По данным Юрия Васильевича Емельянова кочевники всегда уступали оседлым земледельческим народам в численности. Население центральноазиатских степей по оценкам Льва Гумилева колебалось от 0,4 миллиона в III веке нашей эры[10] до 1,3 миллиона человек в XIII веке нашей эры[11] (для сравнения по оценкам И. Захарова население Китая в 1 веке нашей эры составляло около 60 миллионов человек), а например хунны по подсчетам Л. Н. Гумилева сражались с Китаем в соотношении 1 к 20[12]. Общая численность кочевников в XV-XVI веках по некоторым оценкам составляла сотни тысяч человек, а от Волги до Монголии в конце XIX века оценивается в 3-4 миллиона человек[13].
Схожее, но не тождественное значение имеет слово номады, номадизм, и именно в силу этой схожести значений, в русскоязычном и возможно других лингво-культурно несхожих оседлых обществах (персидском, сино-китайском, и многих других, исторически страдавших от военных экспансий кочевых народов) существует седентаристский феномен подспудной исторической неприязни, приведший к очевидно намеренной терминологической путанице «кочевник-скотовод», «номад-путешественник», ирландский-английский-шотландский «путешественних-трэвеллер» и т. п.
Кочевой образ жизни исторически ведут тюркские и монгольские этносы, и другие народы урало-алтайской языковой семьи, находившиеся в ареале кочевых цивилизаций. На основании генетической языковой близости к урало-алтайской семье, предков современных японцев, древних конных воинов-лучников, завоевавших Японские острова, выходцев из урало-алтайской кочевой среды, также и корейцев историки и генетики считают отделившимися от протоалтайских народов.
Вклад, и древний, и средневековый, и относительно недавний, кочевников в северный и южный синский (древнее название), ханьский или китайский этногенез, вероятно, достаточно большой.
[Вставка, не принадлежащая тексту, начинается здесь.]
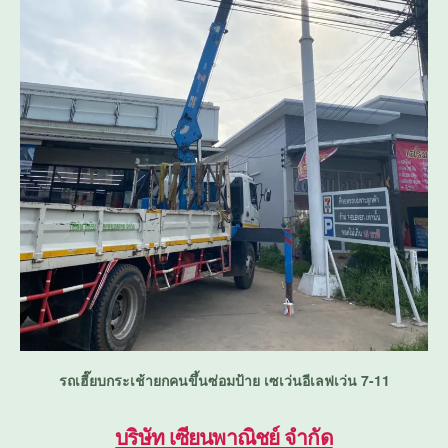
รถเฮี๊ยบกระเช้ายกคนขึ้นซ่อมป้าย เซเว่นอีเลฟเว่น 7-11
บริษัท เซียนพาณิชย์ จำกัด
Последняя династия Цин была кочевого, маньчжурского происхождения.
Средства к существованию кочевники могли получать из самых разных источников — кочевое скотоводство, торговля, различные ремесла, рыболовство, охота, различные виды искусства (цыгане), наёмный труд или даже военный грабёж, либо «военные завоевания». Обычное воровство было недостойно воина-кочевника, в том числе ребёнка или женщины, так как все члены кочевого общества было воинами своего рода или эля, и тем более кочевого аристократа. Как и другие, считавшиеся недостойными, подобно воровству, особенности оседлой цивилизации, были немыслимы для любого кочевника. К примеру, в среде кочевников, проституция была бы абсурдна, то есть абсолютно неприемлема.
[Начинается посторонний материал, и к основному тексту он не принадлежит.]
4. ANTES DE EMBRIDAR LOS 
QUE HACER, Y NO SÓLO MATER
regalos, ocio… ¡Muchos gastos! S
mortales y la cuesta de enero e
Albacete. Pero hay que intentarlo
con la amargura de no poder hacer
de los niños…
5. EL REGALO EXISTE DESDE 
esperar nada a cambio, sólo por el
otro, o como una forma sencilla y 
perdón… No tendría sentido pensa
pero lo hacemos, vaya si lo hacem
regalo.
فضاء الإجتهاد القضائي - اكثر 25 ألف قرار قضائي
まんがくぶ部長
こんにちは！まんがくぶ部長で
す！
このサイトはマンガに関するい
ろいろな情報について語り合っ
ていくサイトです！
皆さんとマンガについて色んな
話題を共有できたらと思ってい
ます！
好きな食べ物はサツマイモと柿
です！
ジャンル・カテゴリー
В современном мире, в связи с существенными изменениями в хозяйстве и жизни общества появилось и достаточно часто употребляется понятие неокочевники, то есть современные, возможно, очень (или не очень) успешные люди, ведущие кочевой или полукочевой образ жизни в современных условиях. По роду занятий многие из них являются артистами, учёными, политиками, спортсменами, шоуменами, коммивояжёрами, менеджерами, преподавателями, сезонными работниками, программистами, гастарбайтерами, экспатами, путешественниками и так далее[источник не указан 1823 дня].[14]